Die Stammgastfrauen handhaben es mit dem Buchen unterschiedlich. Eine sagt offen, dass sie davon keine Ahnung hat und dass das ihre Tochter für sie erledige. Sie ist heute von ihr bis ans Tor gebracht worden. Und morgen? „Keine Ahnung, ich hatte ja bisher immer meine Dauerkarte.“ Eine andere hat zwar ein Handy, aber kein Smartphone.

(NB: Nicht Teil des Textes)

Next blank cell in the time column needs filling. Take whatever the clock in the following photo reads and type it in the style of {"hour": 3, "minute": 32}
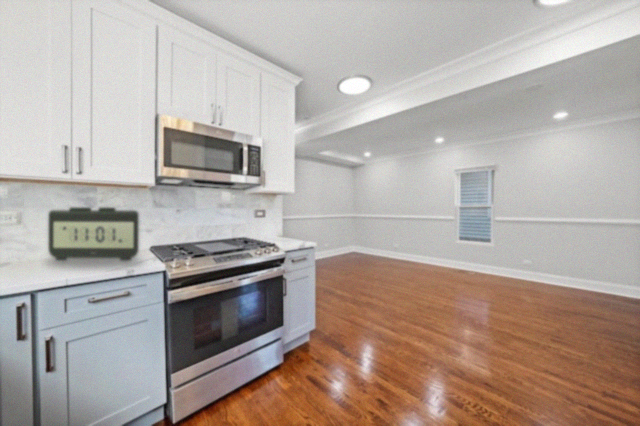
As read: {"hour": 11, "minute": 1}
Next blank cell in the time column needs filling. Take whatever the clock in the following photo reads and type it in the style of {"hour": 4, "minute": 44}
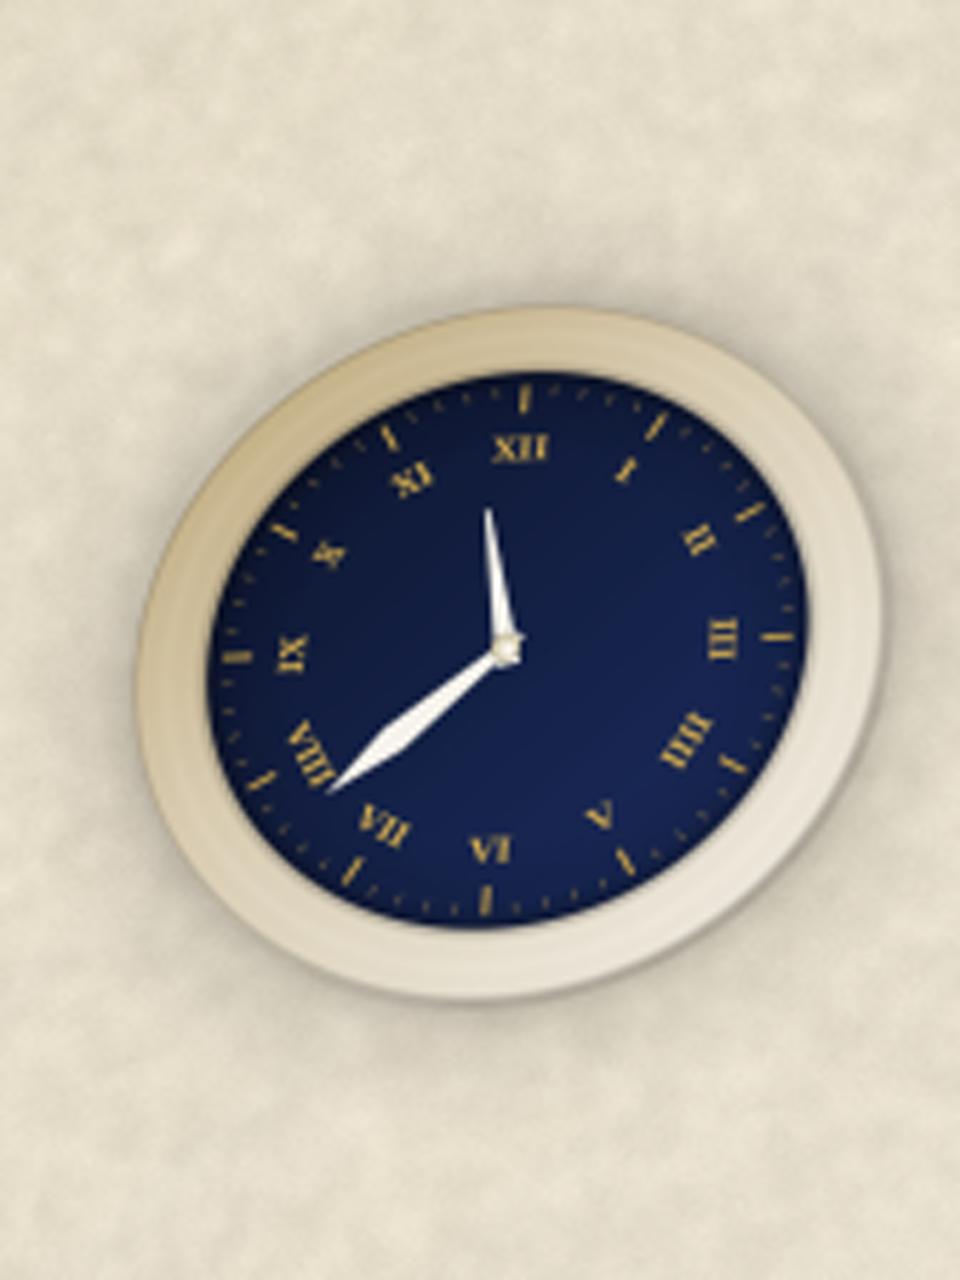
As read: {"hour": 11, "minute": 38}
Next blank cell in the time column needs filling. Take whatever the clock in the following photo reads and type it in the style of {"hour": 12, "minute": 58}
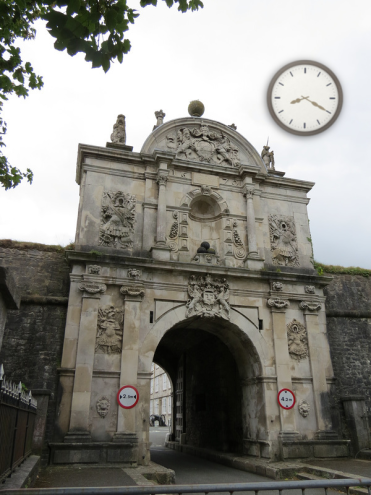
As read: {"hour": 8, "minute": 20}
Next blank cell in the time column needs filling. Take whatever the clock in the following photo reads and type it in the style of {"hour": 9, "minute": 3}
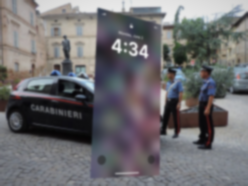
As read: {"hour": 4, "minute": 34}
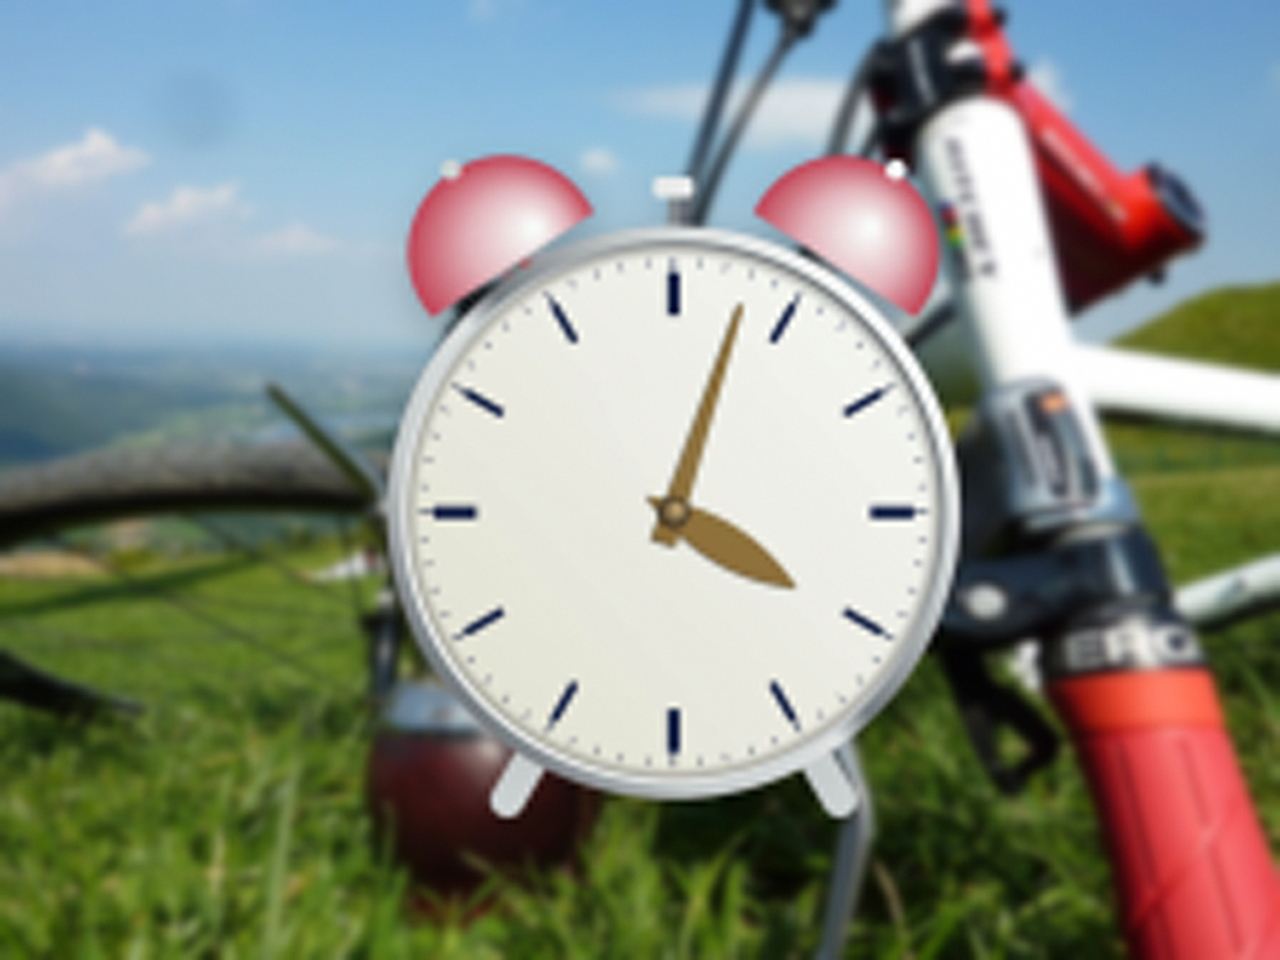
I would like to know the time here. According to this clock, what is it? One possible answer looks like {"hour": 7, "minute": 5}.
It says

Sie kann also das online gebuchte Ticket nicht am Eingang scannen lassen und kaufte deshalb Tickets vorher im Bürgerbüro, in diesem Fall für zwei Tage. Eine andere geht dafür auch ins Rathaus. Eine Weitere macht es „mal so, mal so“, also Bürgerbüro oder online. Bei Zweitem tendiert sie allerdings dazu, sich das Ticket auszudrucken. Das Smartphone mit ins Bad zu nehmen und während des Schwimmens auf der Liegewiese zu lassen, das widerstrebt ihr.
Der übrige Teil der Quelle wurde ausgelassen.